Ma, a differenza della nonna, in questo caso i risoni hanno ancora una consistenza assai masticabile, e in bocca è una specie di tripudio di salivazione da limone (che potrebbe sembrare una cosa brutta, ma invece proprio no.)
Menzione anche per il gallo confit, bernese e patate saltate. Sì, il gallo è tenero e cotto ad hoc, ma le patate. Le patate, signori! Piccoli bocconcini di amido letteralmente stretto nel dolce abbraccio del burro. Mamma mia, quanto burro.
Se non fosse che appena fuori ci sono le colonne di San Lorenzo, direi che pare di stare in Francia.
L’amica della zuppa di cipolle decide di mollare il colpo. E’ provata e non ne vuol sentir parlare di dessert. Ma poi nominano il tiramisù e la cosa non può lasciare indifferenti.
“E’ fatto al momento”, “fava di tonka”, “solo un assaggino”: siamo già convinte. E, in effetti, ne valeva la pena.
Una rivisitazione che non stravolge ma valorizza un godimento pieno e rotondo: dicesi un tiramisù con le palle.
L’amica al tavolo esperta pluriventennale di dolci annuisce. Se lo dice lei, che è un po’ come l’uomo del monte, andate sul sicuro.
Temo fortemente il momento topico del conto, invece tutta questa esplosione di burro e sapore ci costa 35 euro a testa, direi più che onesto viste le salassate che spesso riserva la metropoli mangiando pure molto peggio.
Ricapitolando: sapori coraggiosi, a tratti talmente decisi che sembrano fatti per scatenare la discussione a tavola. C’è chi si sente “schiaffeggiato” e chi gradisce gli stimoli forti. Di certo, non dovrebbe lasciarvi indifferenti, questo sembra decisamente impossibile.
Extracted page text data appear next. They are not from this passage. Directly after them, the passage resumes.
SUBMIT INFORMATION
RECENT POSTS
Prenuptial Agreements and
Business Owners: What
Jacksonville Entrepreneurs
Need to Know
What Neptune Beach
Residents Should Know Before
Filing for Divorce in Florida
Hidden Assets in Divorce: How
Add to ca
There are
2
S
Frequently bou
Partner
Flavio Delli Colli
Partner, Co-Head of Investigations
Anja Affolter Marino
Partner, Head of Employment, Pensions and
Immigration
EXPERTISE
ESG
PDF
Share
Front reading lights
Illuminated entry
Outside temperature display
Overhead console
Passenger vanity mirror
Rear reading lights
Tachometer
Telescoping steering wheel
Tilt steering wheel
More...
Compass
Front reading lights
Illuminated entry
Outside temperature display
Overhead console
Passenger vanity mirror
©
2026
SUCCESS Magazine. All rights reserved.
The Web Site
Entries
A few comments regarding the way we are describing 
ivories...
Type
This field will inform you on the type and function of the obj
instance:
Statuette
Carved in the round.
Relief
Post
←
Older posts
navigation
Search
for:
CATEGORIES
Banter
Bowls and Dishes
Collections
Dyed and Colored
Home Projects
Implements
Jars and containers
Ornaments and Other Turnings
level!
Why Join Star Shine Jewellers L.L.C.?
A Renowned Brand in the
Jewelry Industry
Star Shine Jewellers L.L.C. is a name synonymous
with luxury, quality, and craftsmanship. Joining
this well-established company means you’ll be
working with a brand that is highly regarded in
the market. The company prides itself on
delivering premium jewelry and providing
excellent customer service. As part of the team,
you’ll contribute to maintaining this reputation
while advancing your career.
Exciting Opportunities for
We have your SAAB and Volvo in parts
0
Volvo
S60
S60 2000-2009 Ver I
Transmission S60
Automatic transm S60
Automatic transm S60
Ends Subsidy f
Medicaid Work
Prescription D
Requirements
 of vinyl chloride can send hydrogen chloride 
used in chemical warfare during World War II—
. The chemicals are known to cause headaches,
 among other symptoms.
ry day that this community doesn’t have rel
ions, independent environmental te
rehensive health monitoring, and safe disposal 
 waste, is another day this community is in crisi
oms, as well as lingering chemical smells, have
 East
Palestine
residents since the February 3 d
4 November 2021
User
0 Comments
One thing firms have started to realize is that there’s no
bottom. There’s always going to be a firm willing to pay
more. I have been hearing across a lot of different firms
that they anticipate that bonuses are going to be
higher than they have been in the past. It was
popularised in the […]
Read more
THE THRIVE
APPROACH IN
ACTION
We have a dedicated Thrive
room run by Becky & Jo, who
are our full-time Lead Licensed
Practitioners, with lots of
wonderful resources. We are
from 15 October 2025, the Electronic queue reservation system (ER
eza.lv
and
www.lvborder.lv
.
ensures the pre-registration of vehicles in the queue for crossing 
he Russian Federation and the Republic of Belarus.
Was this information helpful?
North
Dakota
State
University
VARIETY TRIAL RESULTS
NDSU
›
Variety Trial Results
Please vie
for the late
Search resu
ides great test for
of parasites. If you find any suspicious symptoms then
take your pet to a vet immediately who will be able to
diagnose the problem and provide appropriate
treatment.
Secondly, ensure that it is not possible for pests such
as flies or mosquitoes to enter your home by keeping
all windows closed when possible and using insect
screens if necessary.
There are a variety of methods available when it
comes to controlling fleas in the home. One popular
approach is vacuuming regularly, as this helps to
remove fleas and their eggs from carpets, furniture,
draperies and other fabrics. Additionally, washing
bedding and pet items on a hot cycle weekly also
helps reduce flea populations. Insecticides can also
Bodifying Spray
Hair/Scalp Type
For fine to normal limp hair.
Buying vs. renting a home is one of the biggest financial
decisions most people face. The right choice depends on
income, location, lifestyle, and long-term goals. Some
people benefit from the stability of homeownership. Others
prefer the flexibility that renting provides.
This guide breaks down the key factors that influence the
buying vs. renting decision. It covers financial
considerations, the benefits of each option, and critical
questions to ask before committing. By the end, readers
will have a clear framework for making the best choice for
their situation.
Nota dolente di Spice, oltre a qualche angolo del locale che somiglia a un night club, è il pane: assolutamente trascurabile, senza nulla da raccontare. Strano, soprattutto in periodi come questo dove tutti gli chef hanno il grissino della casa o il lievito madre di 280 anni.
Tuttavia ci ritornerei per diverse ragioni, e una si chiama burro.